We have to refinish our bathtub (it's just a 1950's tub), but instead of one of the kits that requires the use of muriatic acid in a room that's not well ventilated, we're looking at a product from POR-15 (which I used to repair the rusted window frame which is metal). It's called White Cote, and if it's as good as other POR-15 products, I'm set to be very impressed. 

http://tinyurl.com/mr6nv

(No, I don't work for POR-15, but I love to restore old Jeeps and other things!)

Pony!


----------



## HeatherDriskill (Jun 28, 2005)

I have a tub, but I don't think it's metal. I was thinking of using it as a planter or for baby chicks.


----------



## Simpler Times (Nov 4, 2002)

Thanks for all of the responses. This one is not something you would want to restore.
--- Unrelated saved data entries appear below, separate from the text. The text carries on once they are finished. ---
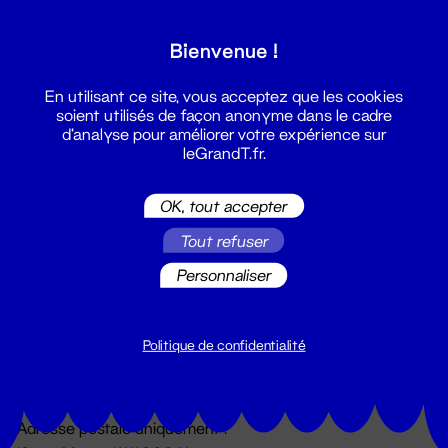
Grand T :
Bienvenue !
S'inscrire
En utilisant ce site, vous acceptez que les cookies
soient utilisés de façon anonyme dans le cadre
d'analyse pour améliorer votre expérience sur
leGrandT.fr.
OK, tout accepter
Tout refuser
Personnaliser
Billetterie
02 51 88 25 25
billetterie@leGrandT.fr
Politique de confidentialité
Du lundi au vendredi 14h → 18h
🚨 Accueil physique impossible jusqu'à l'ouverture
Adresse postale uniquement :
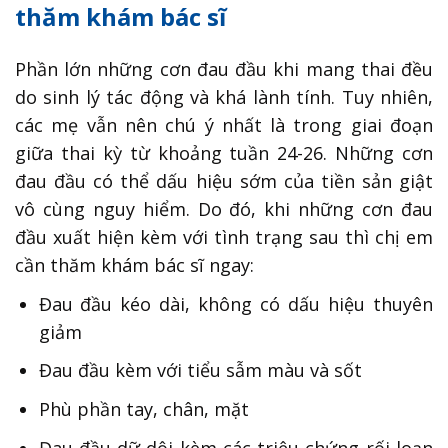
thăm khám bác sĩ
Phần lớn những cơn đau đầu khi mang thai đều
do sinh lý tác động và khá lành tính. Tuy nhiên,
các mẹ vẫn nên chú ý nhất là trong giai đoạn
giữa thai kỳ từ khoảng tuần 24-26. Những cơn
đau đầu có thể dấu hiệu sớm của tiền sản giật
vô cùng nguy hiểm. Do đó, khi những cơn đau
đầu xuất hiện kèm với tình trạng sau thì chị em
cần thăm khám bác sĩ ngay:
Đau đầu kéo dài, không có dấu hiệu thuyên
giảm
Đau đầu kèm với tiểu sẫm màu và sốt
Phù phần tay, chân, mặt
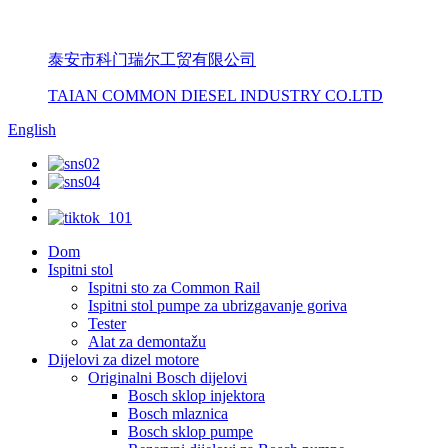
泰安市科门瑞尔工贸有限公司
TAIAN COMMON DIESEL INDUSTRY CO.LTD
English
Dom
Ispitni stol
Ispitni sto za Common Rail
Ispitni stol pumpe za ubrizgavanje goriva
Tester
Alat za demontažu
Dijelovi za dizel motore
Originalni Bosch dijelovi
Bosch sklop injektora
Bosch mlaznica
Bosch sklop pumpe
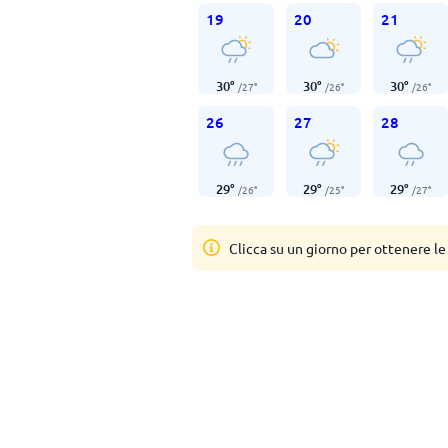
19
20
21
30
°
30
°
30
°
/
27
°
/
26
°
/
26
°
26
27
28
29
°
29
°
29
°
/
26
°
/
25
°
/
27
°
Clicca su un giorno per ottenere le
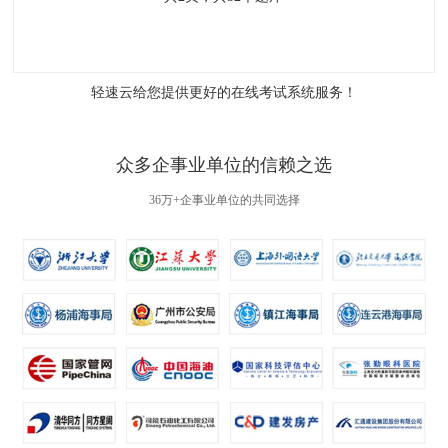
轻速云给您提供更好的
在线考试系统
服务！
众多企事业单位的信赖之选
36万+企事业单位的共同选择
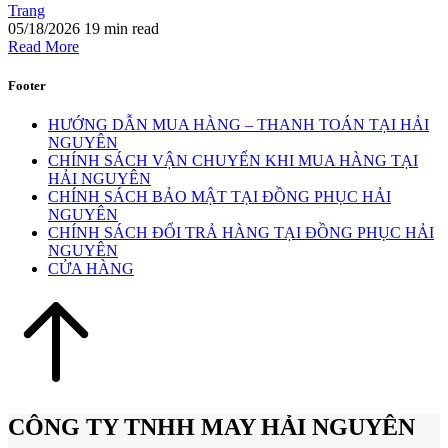
Trang
05/18/2026
19 min read
Read More
Footer
HƯỚNG DẪN MUA HÀNG – THANH TOÁN TẠI HẢI
NGUYÊN
CHÍNH SÁCH VẬN CHUYỂN KHI MUA HÀNG TẠI
HẢI NGUYÊN
CHÍNH SÁCH BẢO MẬT TẠI ĐỒNG PHỤC HẢI
NGUYÊN
CHÍNH SÁCH ĐỔI TRẢ HÀNG TẠI ĐỒNG PHỤC HẢI
NGUYÊN
CỬA HÀNG
CÔNG TY TNHH MAY HẢI NGUYÊN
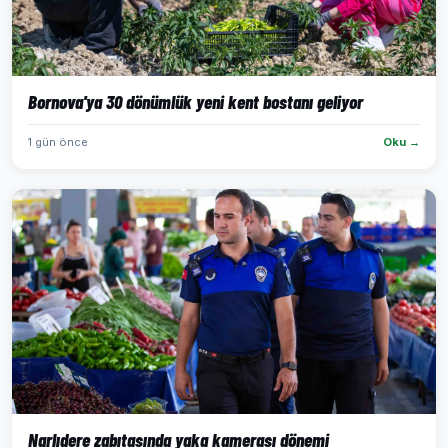
Bornova'ya 30 dönümlük yeni kent bostanı geliyor
1 gün önce
Oku →
Narlıdere zabıtasında yaka kamerası dönemi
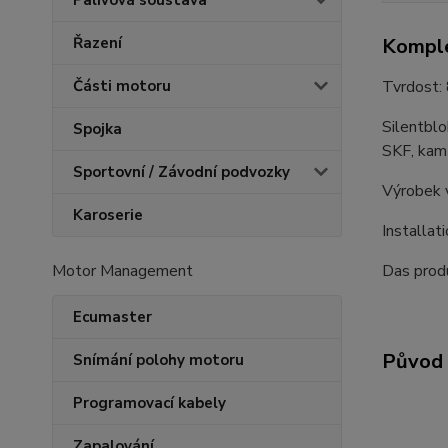
Palivová soustava
Komple
Řazení
Tvrdost: 
Části motoru
Silentbl
Spojka
SKF, kam
Sportovní / Závodní podvozky
Výrobek 
Karoserie
Installat
Das produ
Motor Management
Ecumaster
Původ 
Snímání polohy motoru
Programovací kabely
Zapalování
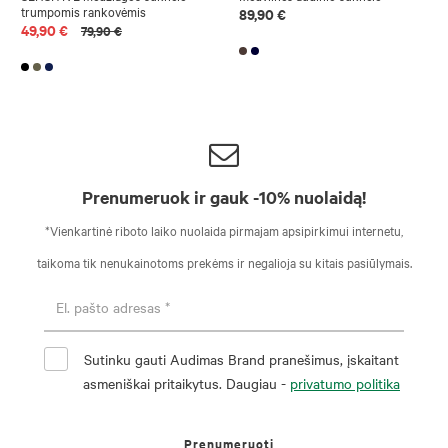
trumpomis rankovėmis
89,90 €
49,90 €
79,90 €
Prenumeruok ir gauk -10% nuolaidą!
*Vienkartinė riboto laiko nuolaida pirmajam apsipirkimui internetu,
taikoma tik nenukainotoms prekėms ir negalioja su kitais pasiūlymais.
Sutinku gauti Audimas Brand pranešimus, įskaitant
asmeniškai pritaikytus. Daugiau -
privatumo politika
Prenumeruoti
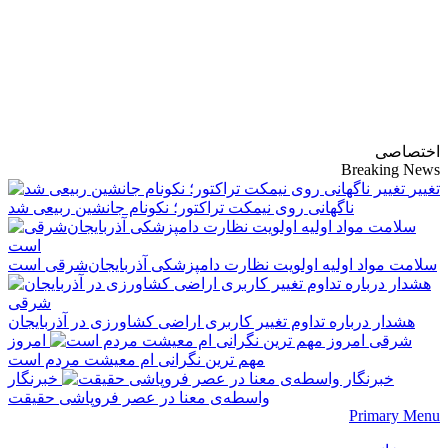
پایگاه خبری-تحلیلی
روزنامه ساقی آذربایجان
اختصاصی
Breaking News
تغییر
ناگهانی روی نیمکت تراکتور؛ نکونام جانشین ربیعی شد
سلامت مواد اولیه اولویت نظارت دامپزشکی آذربایجان‌شرقی است
هشدار درباره تداوم تغییر کاربری اراضی کشاورزی در آذربایجان
شرقی
امروز
مهم‌ ترین نگرانی‌ ام معیشت مردم است
خبرنگار
واسطه‌ی معنا در عصر فروپاشی حقیقت
Primary Menu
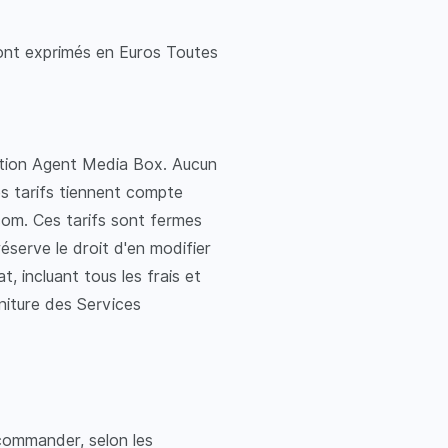
sont exprimés en Euros Toutes
ication Agent Media Box. Aucun
es tarifs tiennent compte
.com. Ces tarifs sont fermes
réserve le droit d'en modifier
 incluant tous les frais et
rniture des Services
 commander, selon les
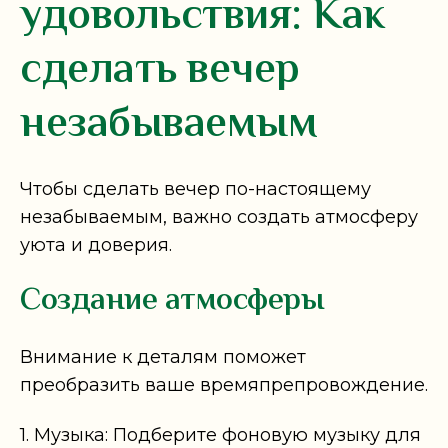
удовольствия: Как
сделать вечер
незабываемым
Чтобы сделать вечер по-настоящему
незабываемым, важно создать атмосферу
уюта и доверия.
Создание атмосферы
Внимание к деталям поможет
преобразить ваше времяпрепровождение.
1. Музыка: Подберите фоновую музыку для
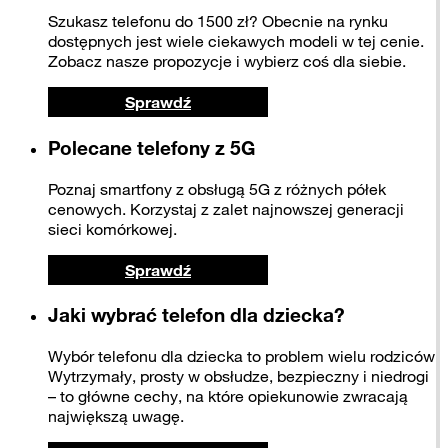
Szukasz telefonu do 1500 zł? Obecnie na rynku
dostępnych jest wiele ciekawych modeli w tej cenie.
Zobacz nasze propozycje i wybierz coś dla siebie.
Sprawdź
Polecane telefony z 5G
Poznaj smartfony z obsługą 5G z różnych półek
cenowych. Korzystaj z zalet najnowszej generacji
sieci komórkowej.
Sprawdź
Jaki wybrać telefon dla dziecka?
Wybór telefonu dla dziecka to problem wielu rodziców.
Wytrzymały, prosty w obsłudze, bezpieczny i niedrogi
– to główne cechy, na które opiekunowie zwracają
największą uwagę.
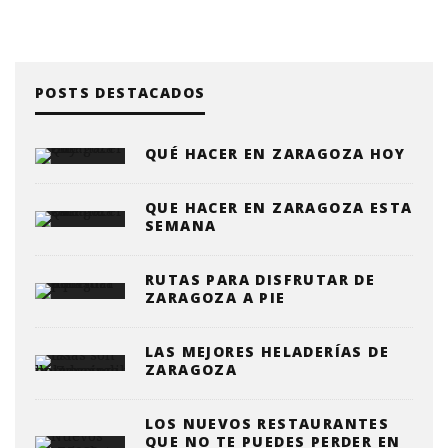
POSTS DESTACADOS
QUÉ HACER EN ZARAGOZA HOY
QUE HACER EN ZARAGOZA ESTA
SEMANA
RUTAS PARA DISFRUTAR DE
ZARAGOZA A PIE
LAS MEJORES HELADERÍAS DE
ZARAGOZA
LOS NUEVOS RESTAURANTES
QUE NO TE PUEDES PERDER EN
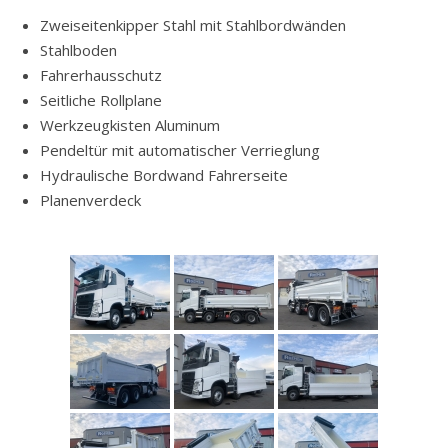
Zweiseitenkipper Stahl mit Stahlbordwänden
Stahlboden
Fahrerhausschutz
Seitliche Rollplane
Werkzeugkisten Aluminum
Pendeltür mit automatischer Verrieglung
Hydraulische Bordwand Fahrerseite
Planenverdeck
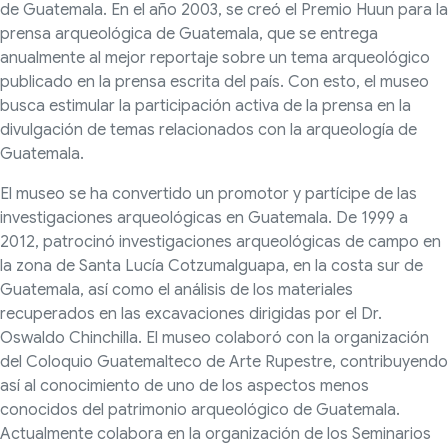
de Guatemala. En el año 2003, se creó el Premio Huun para la
prensa arqueológica de Guatemala, que se entrega
anualmente al mejor reportaje sobre un tema arqueológico
publicado en la prensa escrita del país. Con esto, el museo
busca estimular la participación activa de la prensa en la
divulgación de temas relacionados con la arqueología de
Guatemala.
El museo se ha convertido un promotor y partícipe de las
investigaciones arqueológicas en Guatemala. De 1999 a
2012, patrocinó investigaciones arqueológicas de campo en
la zona de Santa Lucía Cotzumalguapa, en la costa sur de
Guatemala, así como el análisis de los materiales
recuperados en las excavaciones dirigidas por el Dr.
Oswaldo Chinchilla. El museo colaboró con la organización
del Coloquio Guatemalteco de Arte Rupestre, contribuyendo
así al conocimiento de uno de los aspectos menos
conocidos del patrimonio arqueológico de Guatemala.
Actualmente colabora en la organización de los Seminarios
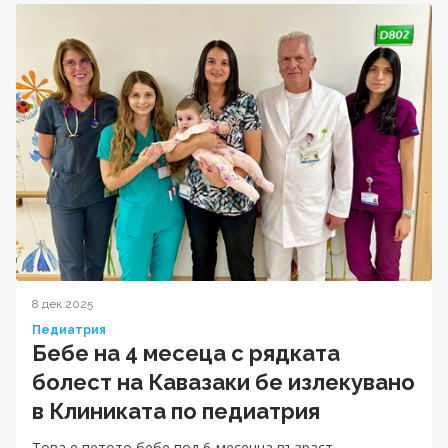
8 дек 2025
Педиатрия
Бебе на 4 месеца с рядката
болест на Кавазаки бе излекувано
в Клиниката по педиатрия
Tова е петото бебе под 6-месечна възраст,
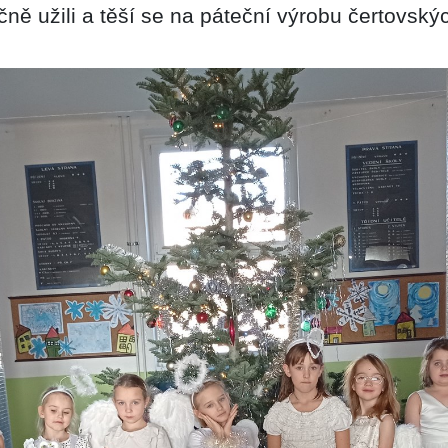
ě užili a těší se na páteční výrobu čertovskýc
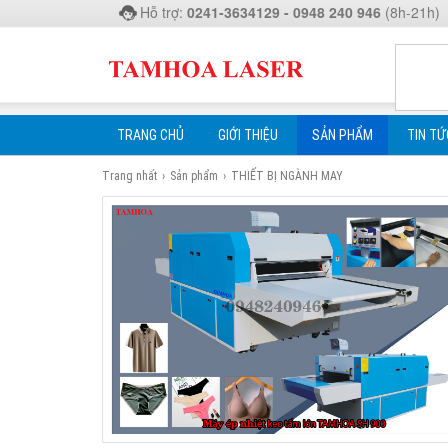
Hỗ trợ:
0241-3634129 - 0948 240 946
(8h-21h)
TRANG CHỦ
GIỚI THIỆU
SẢN PHẨM
TIN TỨ
Trang nhất
›
Sản phẩm
›
THIẾT BỊ NGÀNH MAY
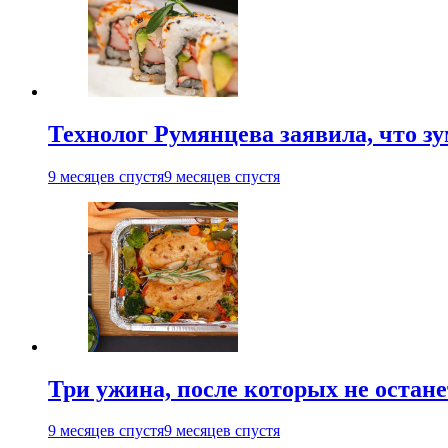
Технолог Румянцева заявила, что з
9 месяцев спустя
9 месяцев спустя
Три ужина, после которых не остан
9 месяцев спустя
9 месяцев спустя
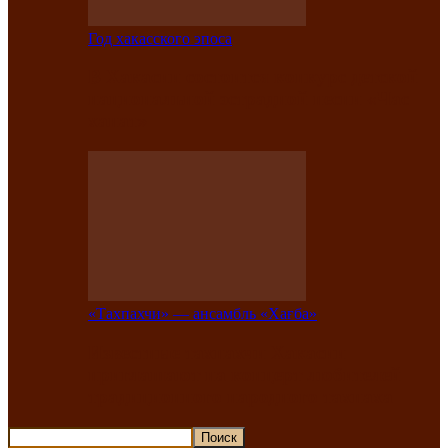
Год хакасского эпоса
В Хакасии состоится конкурс детской
национальной эстрадной песни «Час
ханат»
«Тахпахчи» — ансамбль «Хағба»
Известные тахпахчи Хакасии
приглашают на концерт любителей
традиционного народного тахпаха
Its not a clawfoot...just a plain old stained up square tub. I have hung on to it thinking I *might* use it as a watering trough or something but since I have ponds for that it is doubtful. Haven't done it for several years so probably won't ever need to. I have a garden pond and flower beds already. Don't really want an outside bath. The worm bed though is a good idea. The concern posted that having to take the porcelain off might deter the scrap company from paying for the tub makes me think I won't bother loading it up until I call them first and make sure. Thanks again everyone.


----------